Authentication providers overview in Firebase - Time & Space Complexity
When using Firebase authentication providers, it's important to understand how the number of users affects the time it takes to authenticate.
We want to know how the work grows as more users sign in using different providers.
Analyze the time complexity of signing in multiple users with different providers.
const providers = [
new firebase.auth.GoogleAuthProvider(),
new firebase.auth.FacebookAuthProvider(),
new firebase.auth.TwitterAuthProvider()
];
for (const provider of providers) {
firebase.auth().signInWithPopup(provider).then(userCredential => {
console.log('User signed in:', userCredential.user.uid);
});
}
This code signs in users using Google, Facebook, and Twitter providers one after another.
Look at what repeats when signing in users.
- Primary operation: Calling
signInWithPopupfor each provider. - How many times: Once per provider in the list.

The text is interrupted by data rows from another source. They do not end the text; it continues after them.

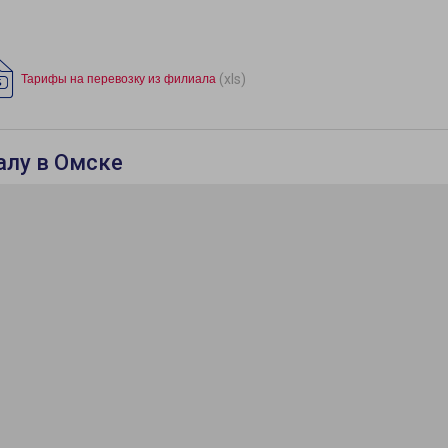
(xls)
Тарифы на перевозку из филиала
алу в Омске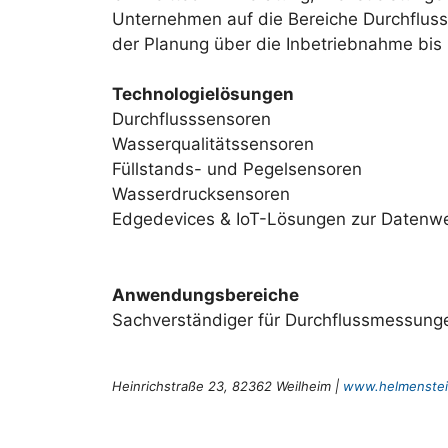
Unternehmen auf die Bereiche Durchfluss
der Planung über die Inbetriebnahme bis
Technologielösungen
Durchflusssensoren
Wasserqualitätssensoren
Füllstands- und Pegelsensoren
Wasserdrucksensoren
Edgedevices & IoT-Lösungen zur Datenwei
Anwendungsbereiche
Sachverständiger für Durchflussmessung
Heinrichstraße 23, 82362 Weilheim |
www.helmenstei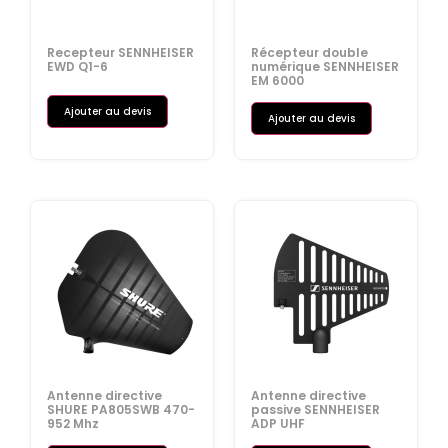
Recepteur SENNHEISER
Récepteur double
EWD Q1-6
numérique SENNHEISER
EM 6000
Ajouter au devis
Ajouter au devis
Antenne directive
Antenne directive
SHURE PA805SWB 470-
passive SENNHEISER
952 Mhz
ADP UHF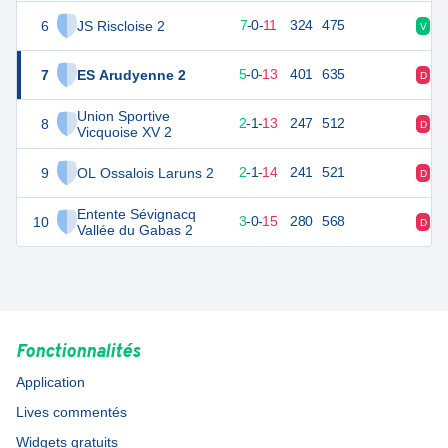
6
JS Riscloise 2
34
18
7
-
0
-
11
324
475
V
D
7
ES Arudyenne 2
26
18
5
-
0
-
13
401
635
D
D
Union Sportive
8
15
18
2
-
1
-
13
247
512
D
V
Vicquoise XV 2
9
OL Ossalois Laruns 2
11
18
2
-
1
-
14
241
521
D
D
Entente Sévignacq
10
11
18
3
-
0
-
15
280
568
D
V
Vallée du Gabas 2
Fonctionnalités
Application
Lives commentés
Widgets gratuits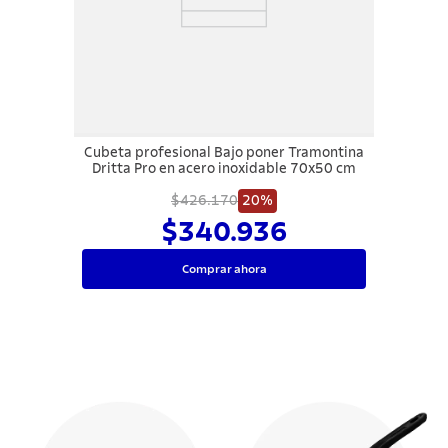
Cubeta profesional Bajo poner Tramontina
Dritta Pro en acero inoxidable 70x50 cm
$426.170
20%
$340.936
Comprar ahora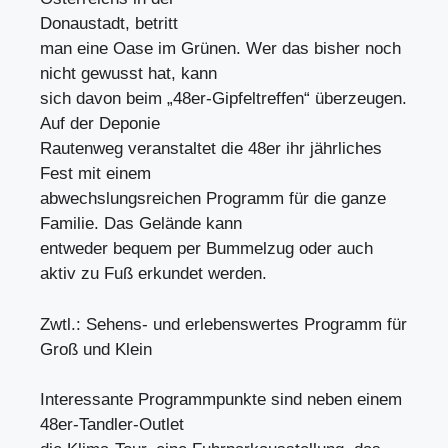
Donaustadt, betritt
man eine Oase im Grünen. Wer das bisher noch
nicht gewusst hat, kann
sich davon beim „48er-Gipfeltreffen“ überzeugen.
Auf der Deponie
Rautenweg veranstaltet die 48er ihr jährliches
Fest mit einem
abwechslungsreichen Programm für die ganze
Familie. Das Gelände kann
entweder bequem per Bummelzug oder auch
aktiv zu Fuß erkundet werden.
Zwtl.: Sehens- und erlebenswertes Programm für
Groß und Klein
Interessante Programmpunkte sind neben einem
48er-Tandler-Outlet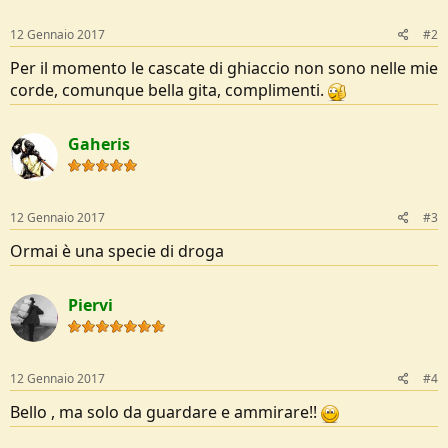
s
:
12 Gennaio 2017
#2
Per il momento le cascate di ghiaccio non sono nelle mie
corde, comunque bella gita, complimenti.
Gaheris
12 Gennaio 2017
#3
Ormai è una specie di droga
Piervi
12 Gennaio 2017
#4
Bello , ma solo da guardare e ammirare!!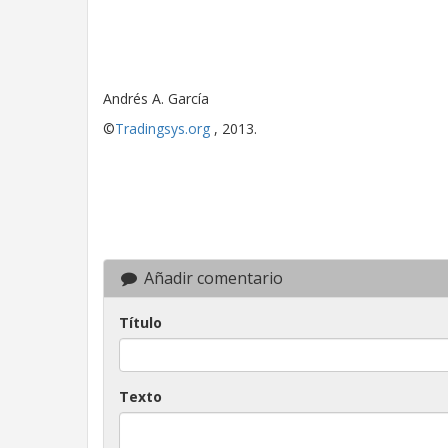
Andrés A. García
©
Tradingsys.org
, 2013.
Añadir comentario
Título
Texto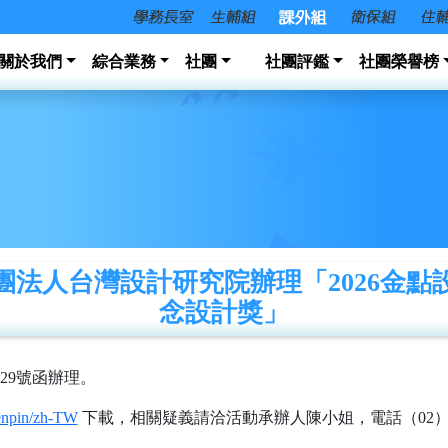
關於我們
綜合業務
社團
社團評鑑
社團榮譽榜
團法人台灣設計研究院辦理「2026金點
念設計獎」
829號函辦理。
denpin/zh-TW
下載，相關疑義請洽活動承辦人陳小姐，電話（02）27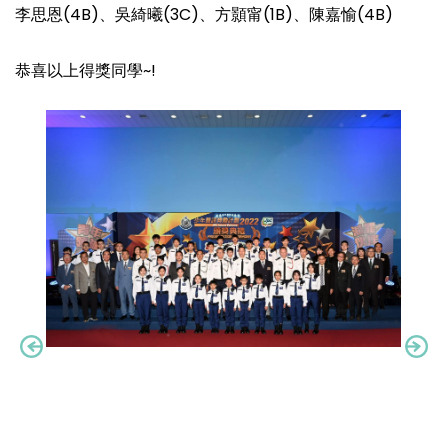
李思恩(4B)、吳綺曦(3C)、方顥甯(1B)、陳嘉愉(4B)
恭喜以上得獎同學~!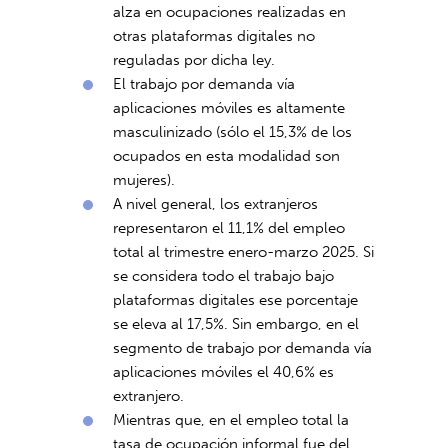
alza en ocupaciones realizadas en
otras plataformas digitales no
reguladas por dicha ley.
El trabajo por demanda vía
aplicaciones móviles es altamente
masculinizado (sólo el 15,3% de los
ocupados en esta modalidad son
mujeres).
A nivel general, los extranjeros
representaron el 11,1% del empleo
total al trimestre enero-marzo 2025. Si
se considera todo el trabajo bajo
plataformas digitales ese porcentaje
se eleva al 17,5%. Sin embargo, en el
segmento de trabajo por demanda vía
aplicaciones móviles el 40,6% es
extranjero.
Mientras que, en el empleo total la
tasa de ocupación informal fue del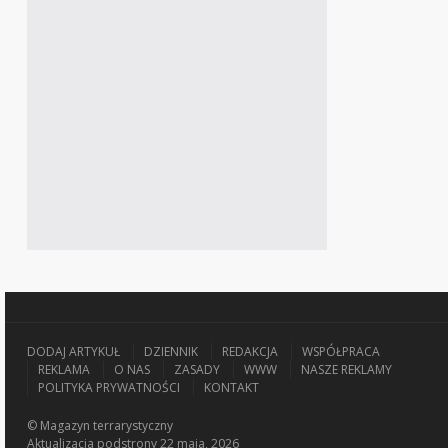
DODAJ ARTYKUŁ
DZIENNIK
REDAKCJA
WSPÓŁPRACA
REKLAMA
O NAS
ZASADY
WWW
NASZE REKLAMY
POLITYKA PRYWATNOŚCI
KONTAKT
© Magazyn terrarystyczny
Aktualizacja
podstrony 22 maja, 2026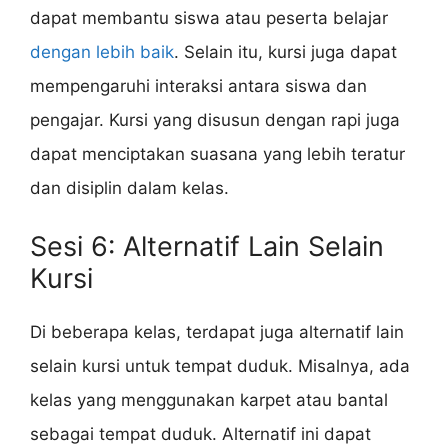
dapat membantu siswa atau peserta belajar
dengan lebih baik
. Selain itu, kursi juga dapat
mempengaruhi interaksi antara siswa dan
pengajar. Kursi yang disusun dengan rapi juga
dapat menciptakan suasana yang lebih teratur
dan disiplin dalam kelas.
Sesi 6: Alternatif Lain Selain
Kursi
Di beberapa kelas, terdapat juga alternatif lain
selain kursi untuk tempat duduk. Misalnya, ada
kelas yang menggunakan karpet atau bantal
sebagai tempat duduk. Alternatif ini dapat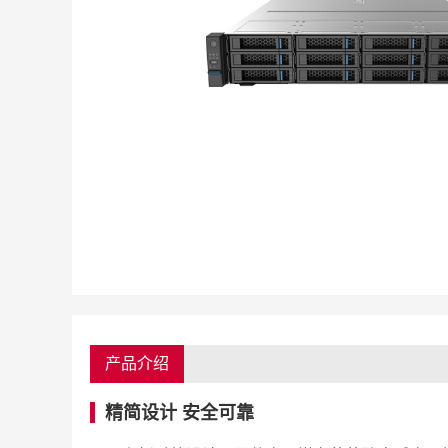
产品介绍
精简设计 安全可靠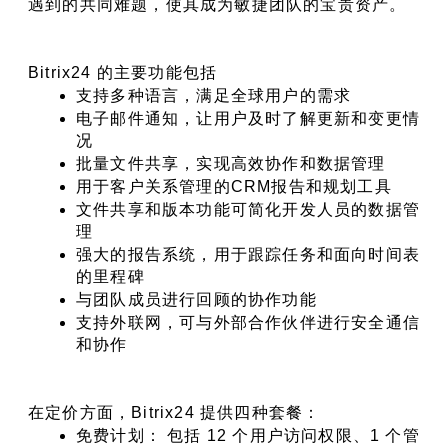
遇到的共同难题，使其成为敏捷团队的宝贵资产。
Bitrix24 的主要功能包括
支持多种语言，满足全球用户的需求
电子邮件通知，让用户及时了解更新和变更情
况
批量文件共享，实现高效协作和数据管理
用于客户关系管理的CRM报告和规划工具
文件共享和版本功能可简化开发人员的数据管
理
强大的报告系统，用于跟踪任务和面向时间表
的里程碑
与团队成员进行回顾的协作功能
支持外联网，可与外部合作伙伴进行安全通信
和协作
在定价方面，Bitrix24 提供四种套餐：
免费计划： 包括 12 个用户访问权限、1 个管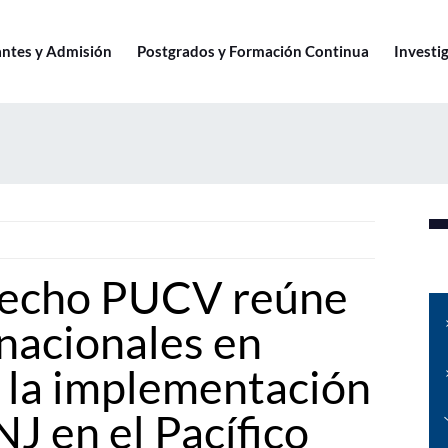
antes y Admisión
Postgrados y Formación Continua
Investig
recho PUCV reúne
rnacionales en
 la implementación
J en el Pacífico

Each new provider adds one sign-in operation.
| Input Size (n) | Approx. Api Calls/Operations |
|---|---|
| 3 | 3 sign-in calls |
| 10 | 10 sign-in calls |
| 100 | 100 sign-in calls |
Pattern observation: The number of sign-in calls grows directly with the number of providers.
Time Complexity: O(n)
This means the time to complete all sign-ins grows linearly as you add more providers.
[X] Wrong: "Adding more providers won't affect the total sign-in time because they run independently."
[OK] Correct: Even if sign-ins run in parallel, the total number of sign-in operations still grows with the number of providers, affecting overall resource use and time.
Understanding how authentication scales with providers helps you design systems that handle many users smoothly and predict performance as your app grows.
"What if we cached user credentials after the first sign-in? How would that change the time complexity when signing in multiple times?"